An implementation of "CLIP4STR: A Simple Baseline for Scene Text Recognition with Pre-trained Vision-Language Model".
Apache License 2.0
100 stars 14 forks source link

how to Finetuning in korean (or other language) #20

Closed simsimee closed 1 month ago

simsimee commented 1 month ago

Before I ask you a question, I would like to say thank you for sharing the good information.

I'm going to ask you 3 questions

  1. I tried to use the Multiligual-CLIP you mentioned in issue1, but the only models using the ViT-B in that model are ViT-B/16+ and ViT-B/32. Is it correct that only ViT-B/16 is available for the base model of the pretrained CLIP of CLIP4STR?

  2. Is there a way to produce inference results in different languages without additional Finetuning?

  3. Do you have any plans to write a guide for Finetuning CLIP4STR in another language?
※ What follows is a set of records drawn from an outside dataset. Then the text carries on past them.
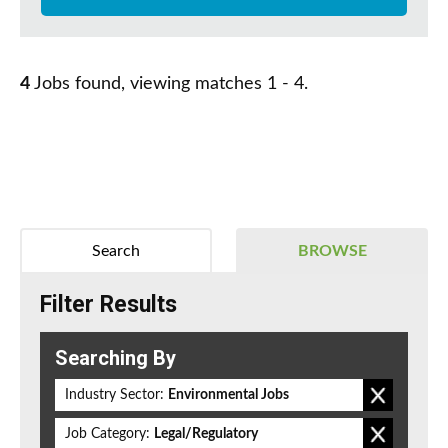
4
Jobs found, viewing matches 1 - 4.
Search
BROWSE
Filter Results
Searching By
Industry Sector:
Environmental Jobs
Job Category:
Legal/Regulatory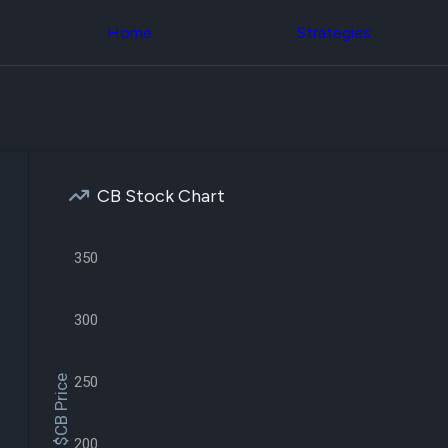
Congress Trading
across div
Behind The Curtain
Home
Strategies
datasets 
DC Insider Score
filters
Corporate Lobbying
Government
Congress
Contracts
Backtest
Patents
Build and 
Corporate Election
your own
Contributions
strategies,
Consumer Interest
using Quiv
Analyst
CB Stock Chart
Congressi
Ratings
NEW
trading
CNBC Stock Picks
datasets
App Ratings
350
Jim Cramer Tracker
Institution
Google Trends
Holdings
SEC Filings
Backtest
300
Executive
Build and 
Compensation
NEW
your own
Revenue
strategies,
$CB Price
250
Breakdowns
NEW
using Quiv
Insider Trading
Institution
Institutional
holdings
Holdings
200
mzhaoshuai commented 1 month ago

Hi, thx for reaching out.

  1. I do believe ViT-B/16 model is a decent choice for STR fine-tuning. Training data has a bigger influence. You can collect more high-quality data to improve your model performance. ViT-B/16 is also more effecient, maybe a better choice in real application.

  2. Nope. I do not know a practical way to do this. Some fancy ways like using diffusion models or some other methods to directly transfer the image with Korean in it to an image with English in it, may not have decent performance.

  3. Sorry. I currently work on other topics.

simsimee commented 1 month ago

Thank you for your response, and thank you for sharing your wonderful project.